_PROBLEM TO SOLVE:_ Only lines that contain the string "SQUARE" should be returned from the material below.

_AVAILABLE DATA:_

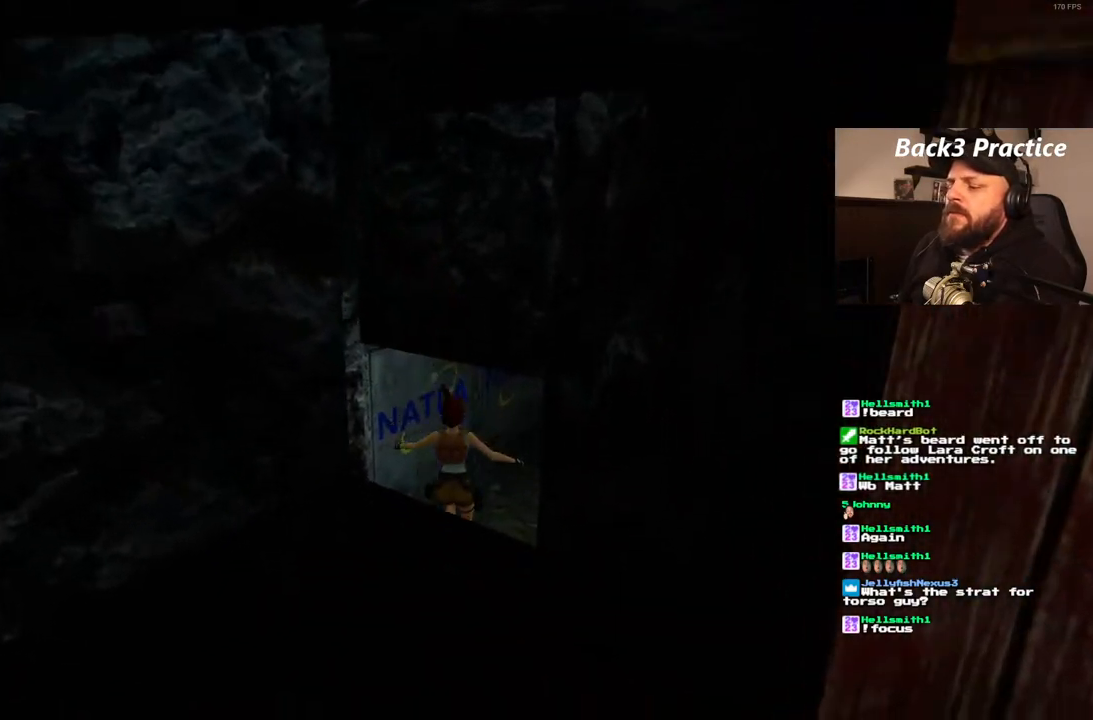
{"dt_ms": 500, "buttons": ["SQUARE", "DPAD_UP", "DPAD_RIGHT"], "left_stick": "center", "right_stick": "center", "events": [[483, "SQUARE", "down"]]}
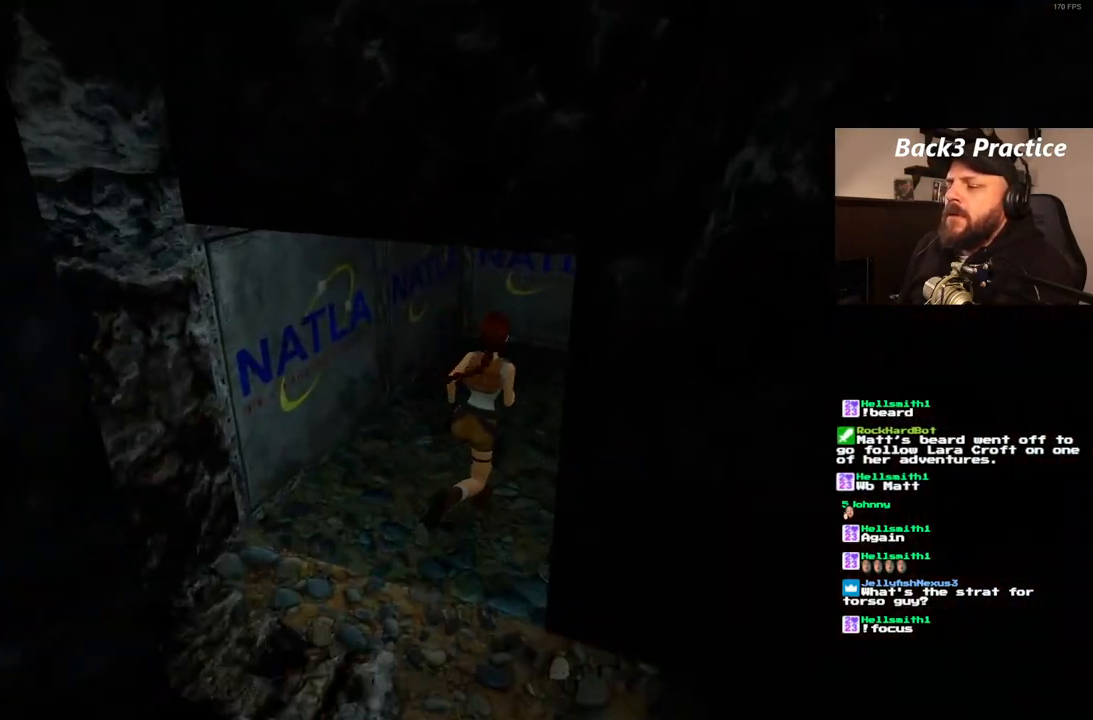
{"dt_ms": 500, "buttons": ["DPAD_UP"], "left_stick": "center", "right_stick": "center", "events": [[317, "DPAD_RIGHT", "up"], [483, "SQUARE", "up"]]}
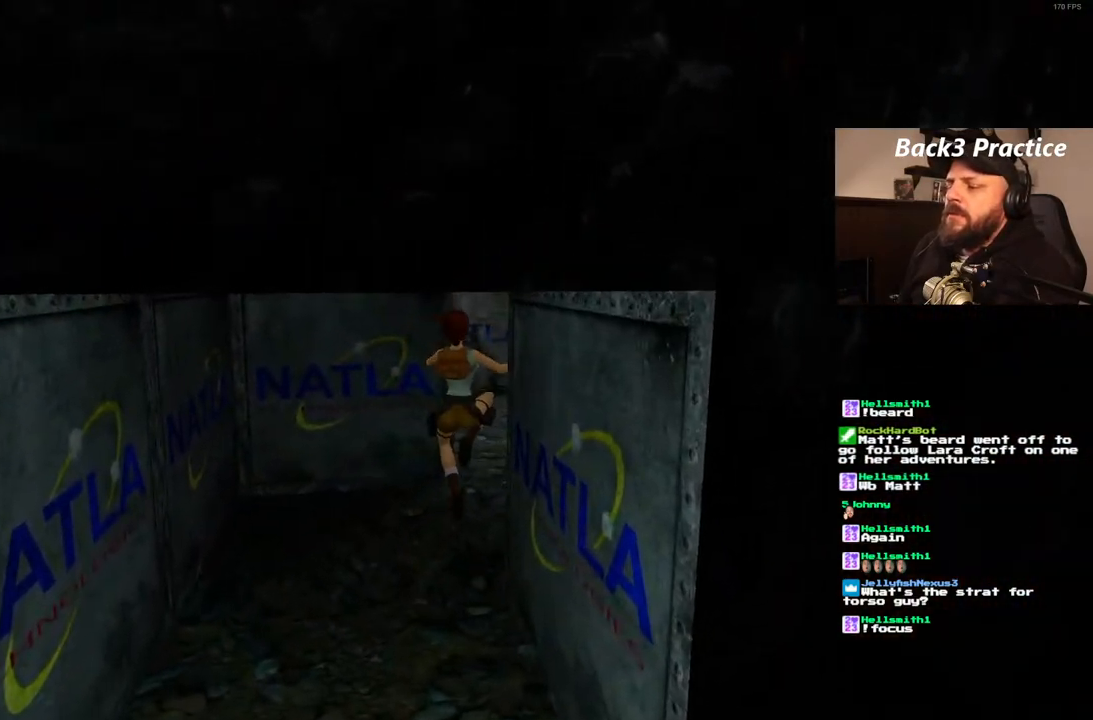
{"dt_ms": 500, "buttons": ["DPAD_UP"], "left_stick": "center", "right_stick": "center", "events": []}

_YOUR SOLUTION:_
{"dt_ms": 500, "buttons": ["SQUARE", "DPAD_UP", "DPAD_RIGHT"], "left_stick": "center", "right_stick": "center", "events": [[483, "SQUARE", "down"]]}
{"dt_ms": 500, "buttons": ["DPAD_UP"], "left_stick": "center", "right_stick": "center", "events": [[317, "DPAD_RIGHT", "up"], [483, "SQUARE", "up"]]}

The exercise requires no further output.